This week in disgusting things that giant corporate chain stores somehow get away with:
- Walmart may ditch it's plans to expand its mega-stores to the DC area, because Washington lawmakers might actually require them to pay their workers a "living wage."
- Meanwhile, Target felt the need to give their managers a few "multi-cultural tips" on how to work with Latino employees. Apparently Spanish-speakers don't exclusively listen to salsa music and eat tacos. And get this: they don't even wear sombreros to work! Could you remind us how to say "Go to Hell" in Spanish?
This moving PSA serves as an important reminder of the millions of lives that are touched by the work of Planned Parenthood every year.
The Antarctic's Pine Island Glacier (fondly known as the PIG) just cracked off a piece of iceberg 8-times the size of Manhattan.

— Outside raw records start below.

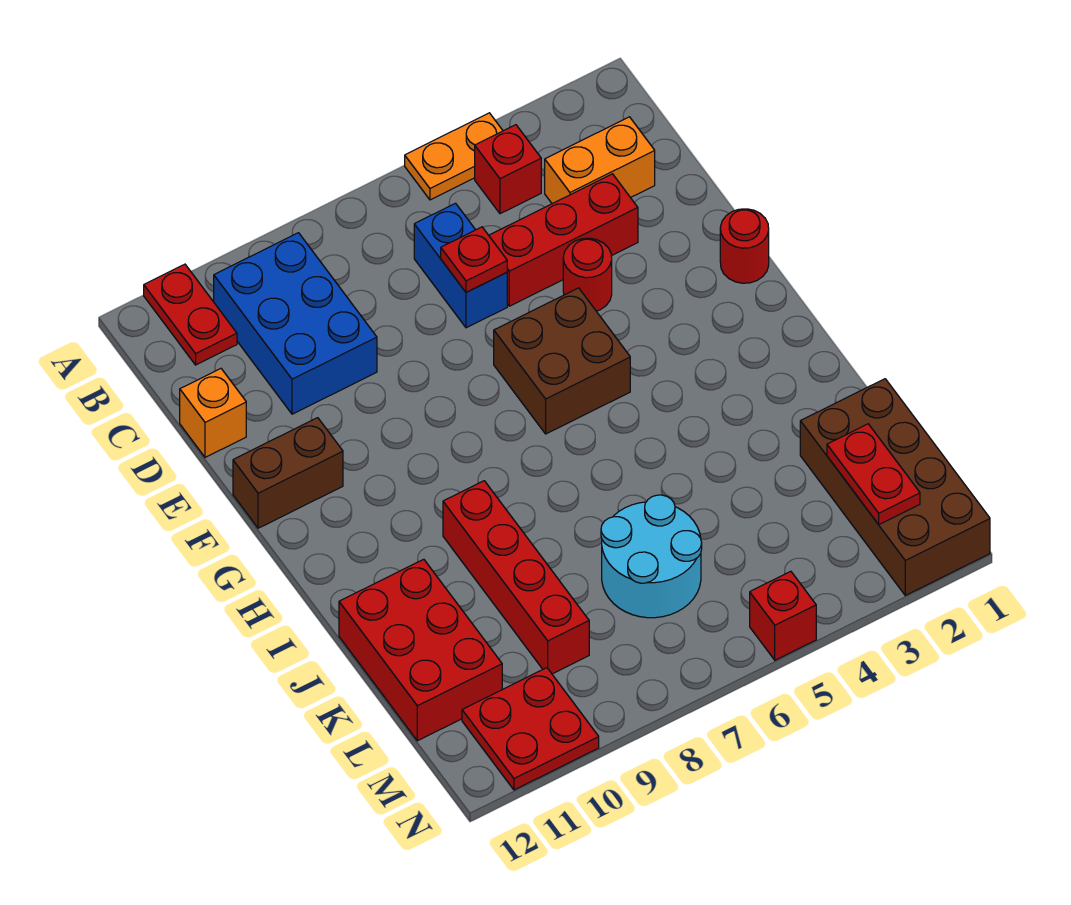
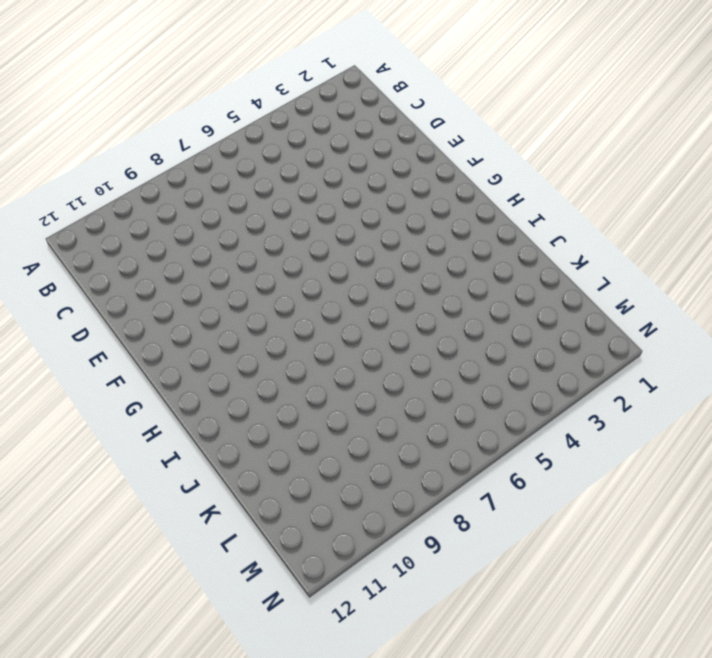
none -> orange 1x2 plate [405,113,503,200]
none -> red 1x2 plate [144,264,237,365]
none -> red 1x1 brick [475,125,541,214]

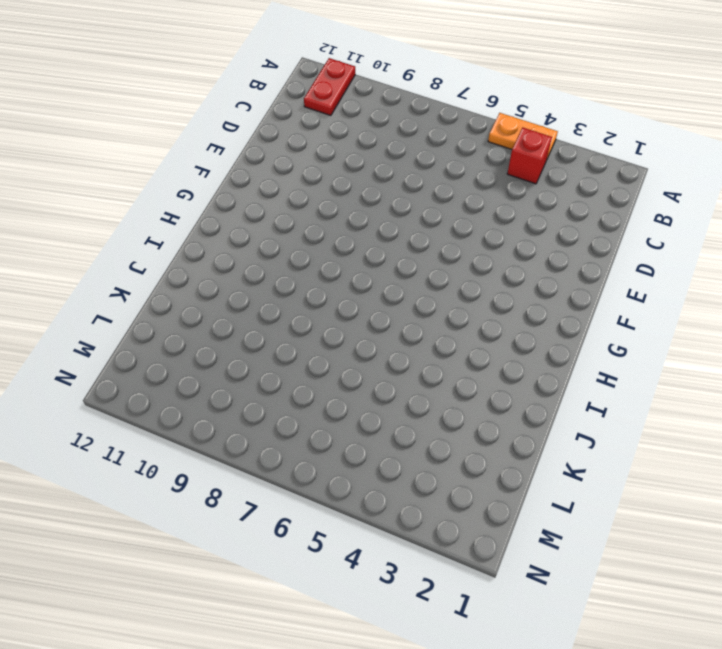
none -> blue 2x3 brick [214,233,377,414]
none -> orange 1x2 brick [545,117,655,204]
none -> blue 1x2 brick [414,203,507,328]

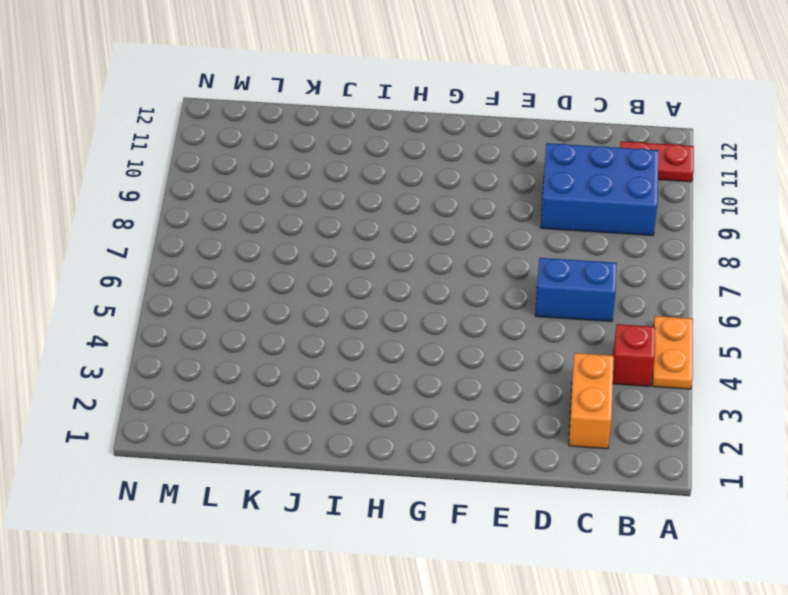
none -> red 1x3 brick [489,174,638,306]
none -> orange 1x1 brick [180,369,246,457]
none -> red 1x1 round brick [563,238,612,311]

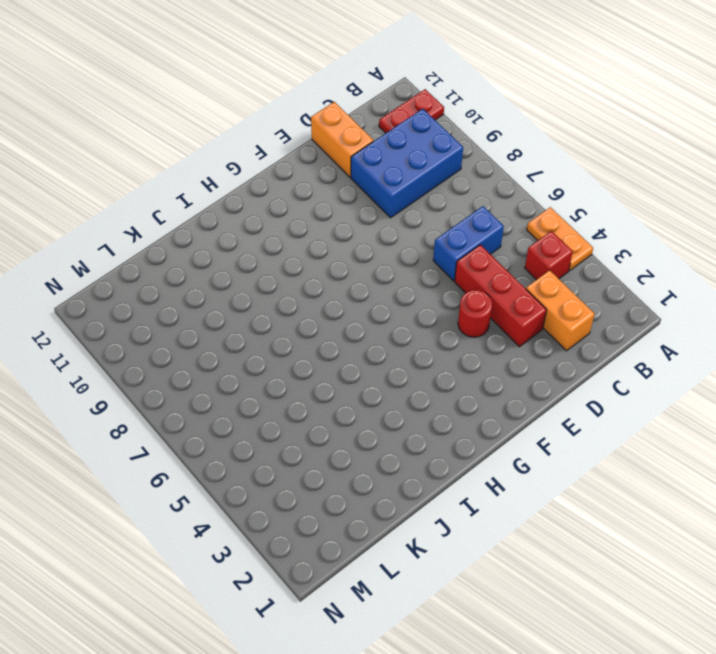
orange 1x2 brick [311,102,373,177] -> orange 1x1 brick [180,369,246,457]
none -> red 1x1 round brick [720,209,769,283]
none -> brown 2x2 brick [494,288,630,434]
none -> brown 1x2 brick [233,418,343,528]

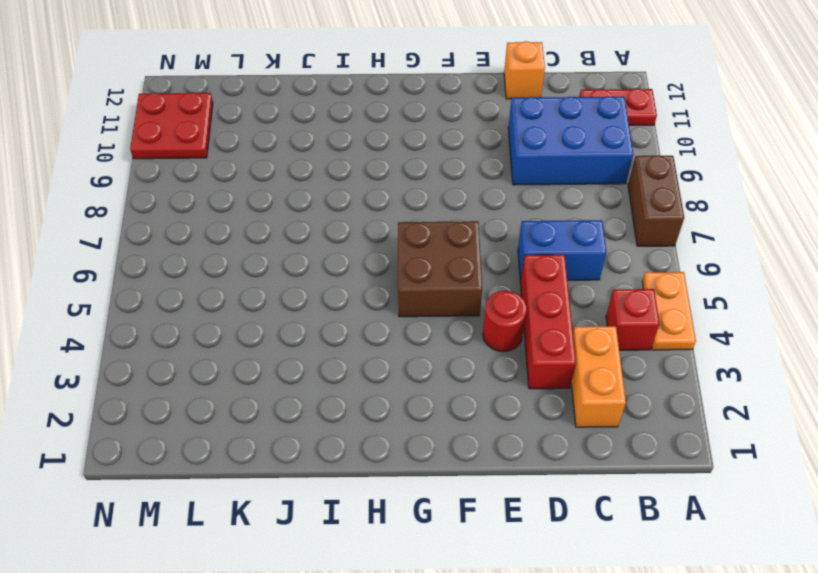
brown 1x2 brick [628,156,684,246] -> brown 1x2 brick moved to [233,418,343,528]
none -> red 1x1 round brick [720,209,769,283]
none -> red 1x4 brick [443,481,589,674]
none -> red 2x3 brick [339,559,502,741]

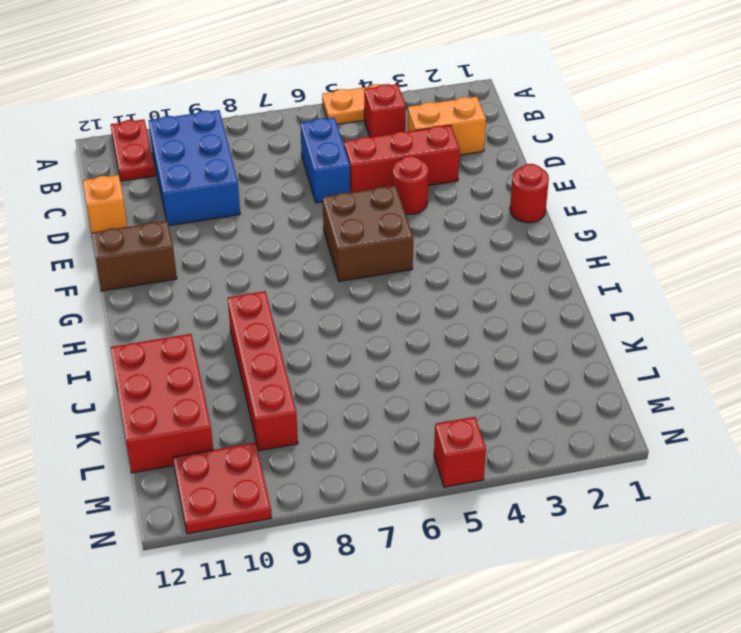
none -> brown 2x4 brick [800,379,990,595]
none -> cyan 2x2 round brick [601,495,702,618]
none -> red 1x1 plate [441,227,507,292]

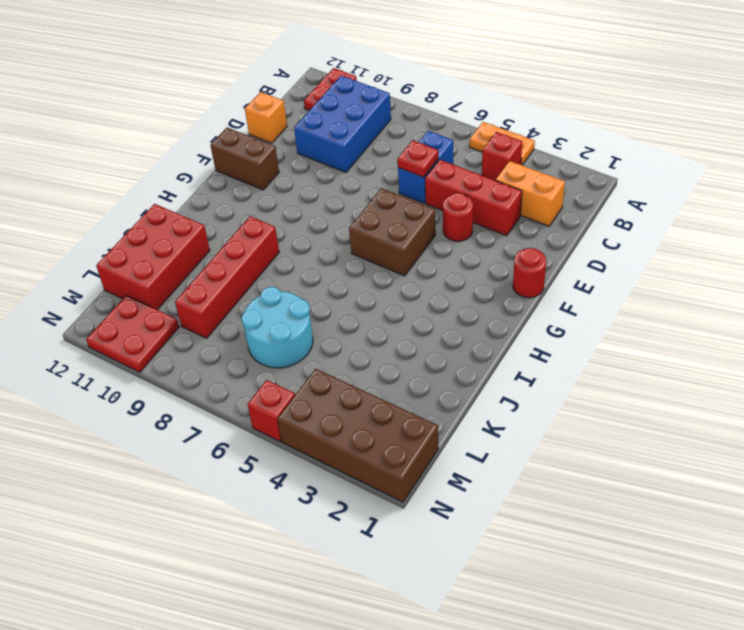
brown 2x4 brick [277,369,438,502] -> brown 2x4 brick turned to [800,379,990,595]
none -> red 1x2 plate [827,424,920,524]

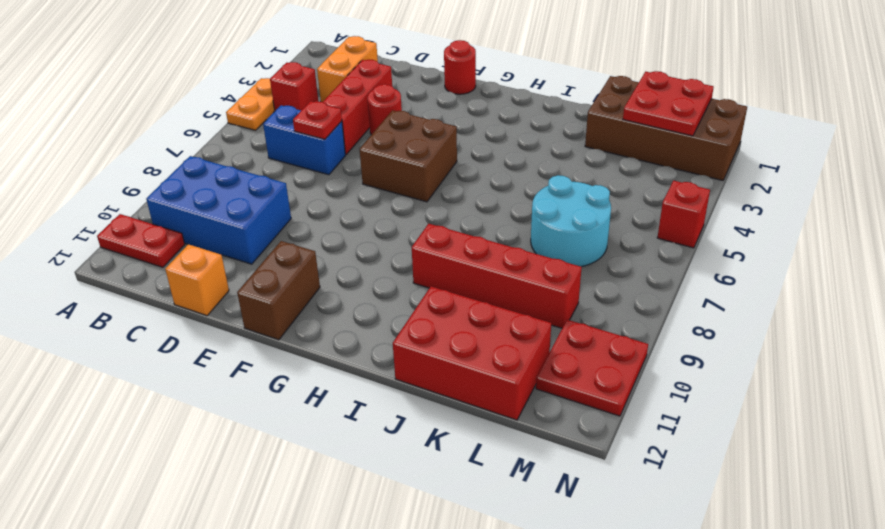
red 2x2 plate [623,71,714,136] -> red 1x2 plate [827,424,920,524]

They say the real issue is sea-level rise, but that won't convince us to take a cruise in the area any time soon.
My cavekid could draw that! A group of archeologists claims to have discovered 5,000 year-old writing resembling modern Chinese figures etched onto ancient broken axes in China.
Sen. Chris Murphy has kindly asked shooting goods manufacturer Zombie Industries to discontinue its "Gun Control Lobbyist" practice target, confirming our belief that target manufacturers are some of the most sickminded people on earth.
Even Miss USA 2012 uses Tinder! She told NYMag.com's The Cut, "Even pageant-title-holders get lonely." Aw!
We wish we were cool enough to have scored an invite to dance with Jay-Z for his new "docu-music video" Picasso Baby, but at least this nice lady got her turn!